Graphisoft’s KCC is only partially about the new release. The three days of conference includes many presentations of projects from customers and usually features a keynote talk from the architect who designed the building that appears on the box of the new ArchiCAD release.
This year’s amazing image is from PRIDE and is of a gymnastics centre project in Moscow, Russia, which has a roof inspired by the flow of a ribbon.
On stage PRIDE’s Nikolai Gordiushin (CEO & Partner), Elena Myznikova (Chief Architect) and Vitali Krestianchik (Head of BIM) described the project.
In fact, many customers presentations have been uploaded to Graphisoft’s YouTube channel.
One of the key technologies that KCC attendees got to see was a highly secretive development which goes under the codename of ‘Everest’, a sort of common data environment. From a company that bleeds ‘OpenBIM’, you can imagine that the intention is to provide a tool to get rid some of the huge data interoperability barriers that the federated AEC BIM process currently produces.
Everest’s primary function is to enable the coordination and dynamic sharing of multiple data sources, programs, disciplines, using a single data exchange environment. Everest is either a server or cloud-based solution that shares common elements between a plethora of BIM tools (grids, structures, spaces, voids, clearances, ports), without the need to import and translate other incompatible native formatted data.
It’s still early days for Everest and it will be one of those types of technologies we will increasingly see from all the vendors as they try and crack the key problem of poor interoperability which came from the many proprietary BIM tools that IFC never truly fixed. Most large firms have data wranglers whose sole aim is to get the right data in the right format to teams at the right time. In many ways, we are getting closer to having that original utopian dream of the single building model, even though we are hamstrung by federated project structures, ‘BIM sans Frontieres’.
When collaboration is no longer hard, firms will feel freer to use the software tools of their choice.
For a very long period of time, Nemetschek was just a collection of brands, but now the company is forging a new path. With a coherent top-down management strategy, an eye to acquiring innovative companies, and proper oversight and sharing of its portfolio of technologies, the company is becoming a serious global contender.

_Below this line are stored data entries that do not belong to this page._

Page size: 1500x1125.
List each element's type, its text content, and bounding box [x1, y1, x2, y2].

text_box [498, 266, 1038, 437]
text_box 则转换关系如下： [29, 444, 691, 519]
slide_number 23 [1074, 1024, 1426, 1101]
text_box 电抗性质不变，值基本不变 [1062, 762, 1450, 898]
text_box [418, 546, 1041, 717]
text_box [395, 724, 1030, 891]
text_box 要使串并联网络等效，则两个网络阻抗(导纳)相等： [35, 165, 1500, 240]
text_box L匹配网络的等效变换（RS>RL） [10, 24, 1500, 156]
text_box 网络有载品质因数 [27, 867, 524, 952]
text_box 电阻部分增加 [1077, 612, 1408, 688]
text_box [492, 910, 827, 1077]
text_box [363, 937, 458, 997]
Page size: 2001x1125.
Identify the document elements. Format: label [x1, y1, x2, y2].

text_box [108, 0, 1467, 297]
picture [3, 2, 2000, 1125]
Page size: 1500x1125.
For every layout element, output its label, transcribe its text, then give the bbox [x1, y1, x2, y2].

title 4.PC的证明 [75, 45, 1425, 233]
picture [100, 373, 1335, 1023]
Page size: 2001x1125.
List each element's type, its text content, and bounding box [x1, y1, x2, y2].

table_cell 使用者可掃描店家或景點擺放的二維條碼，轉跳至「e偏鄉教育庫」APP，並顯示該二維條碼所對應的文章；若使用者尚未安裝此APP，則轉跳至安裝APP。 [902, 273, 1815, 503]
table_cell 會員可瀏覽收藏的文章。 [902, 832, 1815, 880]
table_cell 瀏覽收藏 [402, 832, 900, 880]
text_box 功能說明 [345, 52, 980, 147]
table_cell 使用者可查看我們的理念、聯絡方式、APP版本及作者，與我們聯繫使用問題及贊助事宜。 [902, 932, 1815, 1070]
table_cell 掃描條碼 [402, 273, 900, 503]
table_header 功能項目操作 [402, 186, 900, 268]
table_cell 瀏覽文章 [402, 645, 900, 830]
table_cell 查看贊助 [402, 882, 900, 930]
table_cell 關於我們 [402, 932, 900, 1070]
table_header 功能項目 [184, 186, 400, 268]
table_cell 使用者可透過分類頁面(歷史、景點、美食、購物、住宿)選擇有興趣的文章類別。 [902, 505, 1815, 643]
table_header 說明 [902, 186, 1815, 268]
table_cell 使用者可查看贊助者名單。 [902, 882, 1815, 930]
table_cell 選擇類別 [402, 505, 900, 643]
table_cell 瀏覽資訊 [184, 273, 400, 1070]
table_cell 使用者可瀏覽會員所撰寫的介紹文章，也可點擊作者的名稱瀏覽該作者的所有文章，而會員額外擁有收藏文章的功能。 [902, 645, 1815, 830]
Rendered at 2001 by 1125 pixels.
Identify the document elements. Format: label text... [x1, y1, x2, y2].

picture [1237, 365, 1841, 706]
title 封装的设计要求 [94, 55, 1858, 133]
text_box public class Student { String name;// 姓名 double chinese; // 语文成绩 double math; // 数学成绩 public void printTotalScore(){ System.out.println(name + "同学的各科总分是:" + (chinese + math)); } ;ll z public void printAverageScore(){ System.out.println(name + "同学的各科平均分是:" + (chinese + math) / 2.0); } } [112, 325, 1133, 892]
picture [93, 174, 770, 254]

The presence of so many new and significant global architecture firms at the event is also a sign that there is a period of re-evaluation going on, looking to augment or move away from a pure Revit-based workflow, or at least deploy the combination of ArchiCAD with Grasshopper as an early stage, BIM-driven, computational concept modeller.
While there wasn’t a lot of discussion of digital pre-fabrication and connecting BIM to production, the trend was mentioned multiple times on stage and in talks with key company representatives, it was clear that strategy and partnerships with digital construction firms were being explored, although perhaps with a more European outlook as to the material choices, over straight mass timber.